Now you are, he says, cackling, leaning into my mother as she taps his arm and tells him to hush.

This is serious, Mr. Samson, the doctor says.

He tells me it's probably malaria or Chik-V, or dengue fever or something else you can't get in America. Don't believe any of that, please. I just went into the forest; I didn't leave the country. Though it's true that mosquitos have never been my friend, what's really going on is that Cross River is trying to kill me. The doctor talks and I can feel my heart beating at a rapid speed and the heat from my skin is burning my sheets but not really, that's just the delirium. I think of the times I visited my godmother and cousins with my grandmother—my mother's mother—in Trinidad back when I was young and Granny was still living. The trucks driving by at night spraying white smoke into the air. Smoke seeping
through the tightly drawn jalousies. The fleeing mosquitos seeking refuge in the house in East Dry River that my mother grew up in, the same house her mother grew up in.
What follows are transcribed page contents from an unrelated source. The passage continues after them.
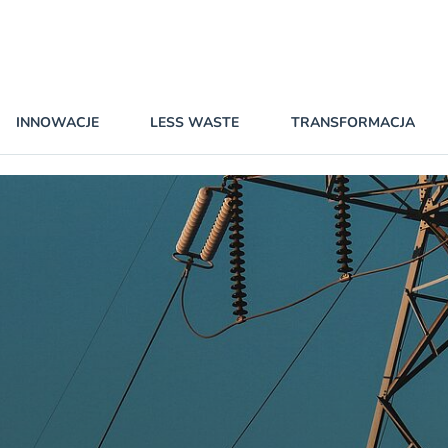
INNOWACJE
LESS WASTE
TRANSFORMACJA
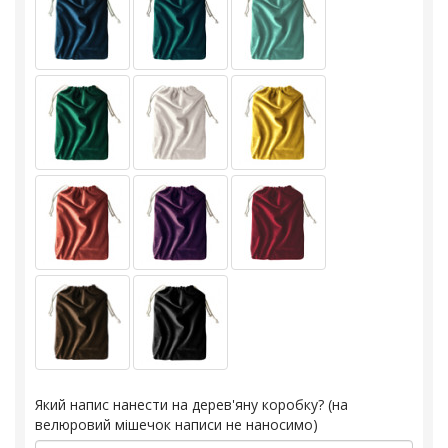
Який напис нанести на дерев'яну коробку? (на
велюровий мішечок написи не наносимо)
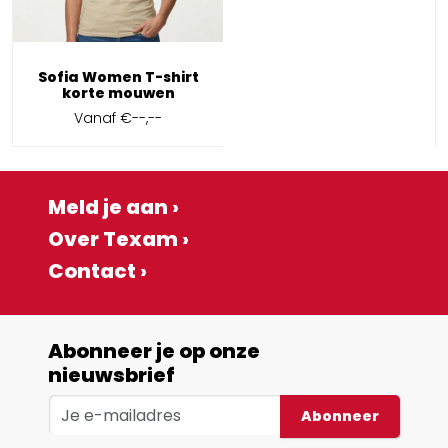
Sofia Women T-shirt
korte mouwen
Vanaf
€--,--
Meld je aan ›
Over Texam ›
Contact ›
Abonneer je op onze
nieuwsbrief
Abonneer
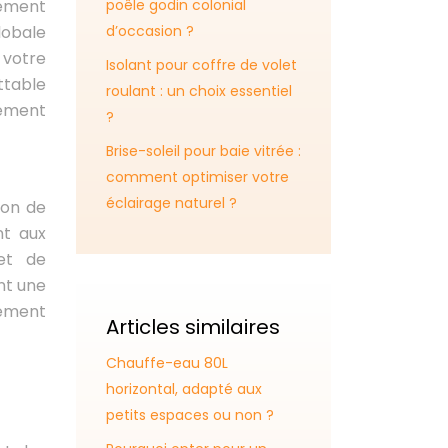
uement
poêle godin colonial
lobale
d’occasion ?
 votre
Isolant pour coffre de volet
ettable
roulant : un choix essentiel
nement
?
Brise-soleil pour baie vitrée :
comment optimiser votre
éclairage naturel ?
ion de
nt aux
 et de
nt une
lément
Articles similaires
Chauffe-eau 80L
horizontal, adapté aux
petits espaces ou non ?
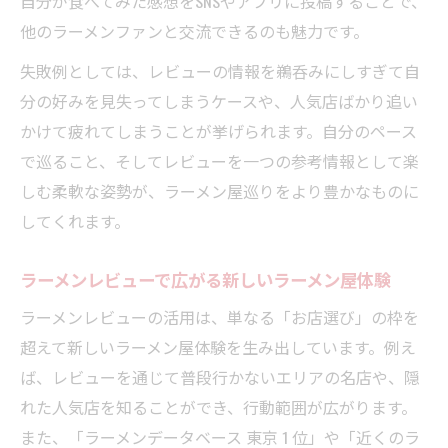
自分が食べてみた感想をSNSやアプリに投稿することで、
他のラーメンファンと交流できるのも魅力です。
失敗例としては、レビューの情報を鵜呑みにしすぎて自
分の好みを見失ってしまうケースや、人気店ばかり追い
かけて疲れてしまうことが挙げられます。自分のペース
で巡ること、そしてレビューを一つの参考情報として楽
しむ柔軟な姿勢が、ラーメン屋巡りをより豊かなものに
してくれます。
ラーメンレビューで広がる新しいラーメン屋体験
ラーメンレビューの活用は、単なる「お店選び」の枠を
超えて新しいラーメン屋体験を生み出しています。例え
ば、レビューを通じて普段行かないエリアの名店や、隠
れた人気店を知ることができ、行動範囲が広がります。
また、「ラーメンデータベース 東京 1 位」や「近くのラ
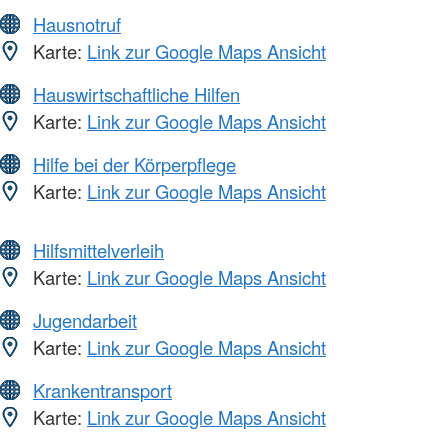
Hausnotruf
Karte:
Link zur Google Maps Ansicht
Hauswirtschaftliche Hilfen
Karte:
Link zur Google Maps Ansicht
Hilfe bei der Körperpflege
Karte:
Link zur Google Maps Ansicht
Hilfsmittelverleih
Karte:
Link zur Google Maps Ansicht
Jugendarbeit
Karte:
Link zur Google Maps Ansicht
Krankentransport
Karte:
Link zur Google Maps Ansicht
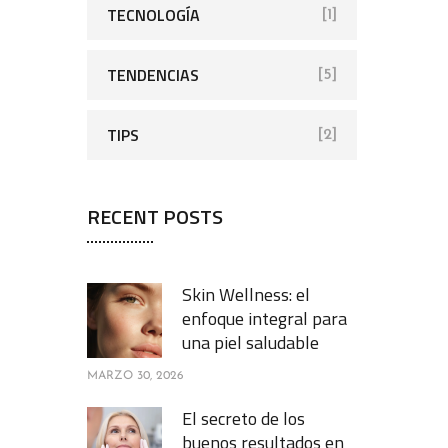
TECNOLOGÍA
[1]
TENDENCIAS
[5]
TIPS
[2]
RECENT POSTS
Skin Wellness: el
enfoque integral para
una piel saludable
MARZO 30, 2026
El secreto de los
buenos resultados en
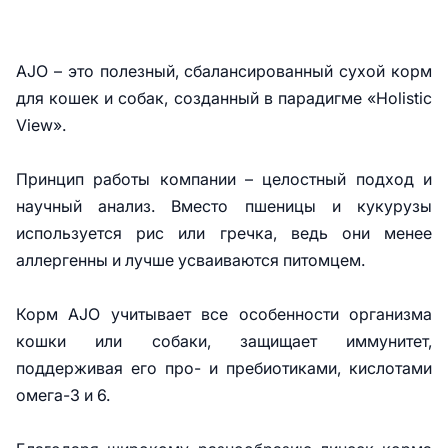
AJO – это полезный, сбалансированный сухой корм
для кошек и собак, созданный в парадигме «Holistic
View».
Принцип работы компании – целостный подход и
научный анализ. Вместо пшеницы и кукурузы
используется рис или гречка, ведь они менее
аллергенны и лучше усваиваются питомцем.
Корм AJO учитывает все особенности организма
кошки или собаки, защищает иммунитет,
поддерживая его про- и пребиотиками, кислотами
омега-3 и 6.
The bugs hide for a while but then all die away. For a week, no mosquitos drink from me, and all my old welts stop itching and fade from my skin. In due time the bugs return, swarming me late into the night. Maybe, I think sitting in that hospital bed, they put something deep inside me that's only coming to life now.

Mr. Samson! the doctor says.

Kin! my father calls.

I look up.

The doctor says: What were you doing so deep in the Wildlands anyway?

I tell the doctor I was looking for myself.

(I don't tell my father when he asks.

Nor my mother.

Nor my wife, Peace.

I whisper it to my son later because he's a baby and thus unable to speak it.

I'm not here to tell you about my time in the Wildlands either, so if you've come for that, then I'm sorry, but you'll be disappointed. Remind me later, though, and I might tell you.)

My father breaks the silence. Only two types of people does go so deep in the Wildlands, you know: fools and madmen.

You forgetting the wolfers, my mother replies.

What you think they are?

What about Blair? I ask. He think he a wolf hunter.

My father schupses.

A set of chupdiness, he mumbles. He a fool too. We only have one sensible child, Monique. Laina would never have go so deep in the Wildlands. Your brother and sister call yet, Kin?

Of course not.

My father sighs.

My father talks, but he never talks, you know. When we get silent and it's just hospital sounds around us, and I ask him to tell me about his father, he
pauses and says, What's there to say, boy? Then he becomes quiet and offers to watch Djassi so Peace can visit. Peace is the last person I want to see.

Like, Pop, I say, you tell me the funny stuff, like when that white guy beat up the ref at that soccer game—

Never see a cutass like that.

But what about the other stuff, huh, Dad?

My mother says she'll go to my apartment to watch Djassi. Before either my father or I can object, she's out the door. It's just me and Neville Samson.